About Rye Longbowmen

It all began in 1989 and Rye was celebrating the 700 th anniversary of gaining its town charter from Edward 1.  There were battle re-enactments, jousting, street markets jugglers and minstrels and all the colour, but hopefully not the smells, of medieval England.  A local character and lover of all things medieval, Willy Maybury, had organised an archery tournament. Bowmen came from near and far to “bend their bows” and demonstrate their skills.

These skills had been honed during the cross channel skirmishes that we now call The 100 Years War.  Rye was then a major port and centre of shipbuilding,  using timber from the heavily wooded Wealds of Kent and Sussex.  These managed woodlands were also a source of wood for longbows.

In 1377 Rye was attacked by the French who overcame the town wall defences and generally burned, raped and pillaged their way round the town, before leaving with the bells from the church.  This final insult was revenged the following year when men of Rye and Winchelsea raided the French town of Peter’s Haven in Normandy, and recovered much of the stolen booty and recaptured the bells.  There were eventually re-hung in St Mary’s in Rye.

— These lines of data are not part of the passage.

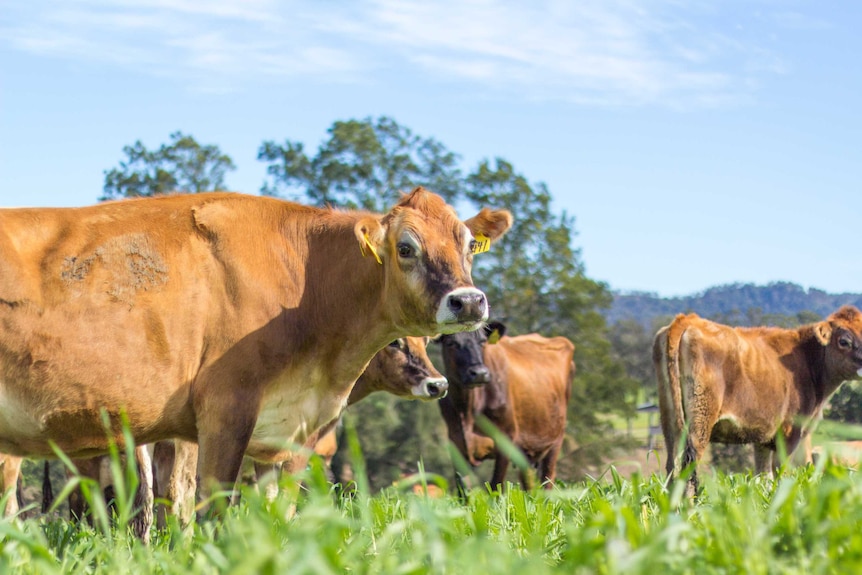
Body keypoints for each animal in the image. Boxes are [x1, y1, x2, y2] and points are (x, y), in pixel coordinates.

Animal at [0, 190, 512, 512]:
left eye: (469, 244)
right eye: (406, 247)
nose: (469, 301)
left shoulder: (292, 433)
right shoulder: (225, 410)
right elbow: (209, 511)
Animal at [442, 322, 576, 492]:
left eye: (482, 342)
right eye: (450, 343)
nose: (479, 373)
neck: (468, 410)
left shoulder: (506, 439)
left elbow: (495, 485)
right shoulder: (456, 443)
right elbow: (463, 489)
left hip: (556, 439)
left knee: (548, 477)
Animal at [656, 306, 862, 496]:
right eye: (844, 341)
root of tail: (689, 319)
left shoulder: (763, 438)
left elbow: (763, 478)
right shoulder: (789, 434)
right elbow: (782, 474)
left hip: (670, 421)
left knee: (672, 465)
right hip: (700, 421)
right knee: (688, 468)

Edward 111  carried on the tradition of cross channel raids during his reign and called for no less that 20,000 archers from southern England to meet at Winchelsea for another go at the pesky French.  Men from Rye wore a distinctive red livery with the cross of St George at their breasts.  The bowmen were in action again in 1461 when they joined the forces of the Earl of Warwick at Calais who, though technically in revolt against the King, was Captain of the town.

In thankfully happier times, the demonstration of expertise by Willy Maybury’s men in their authentic costumes caught the attention of a half a dozen locals.  One evening’s practise in the company of Willy was enough, they were hooked and the Order of Rye Longbowmen was formed.  The rest, as they say, is history.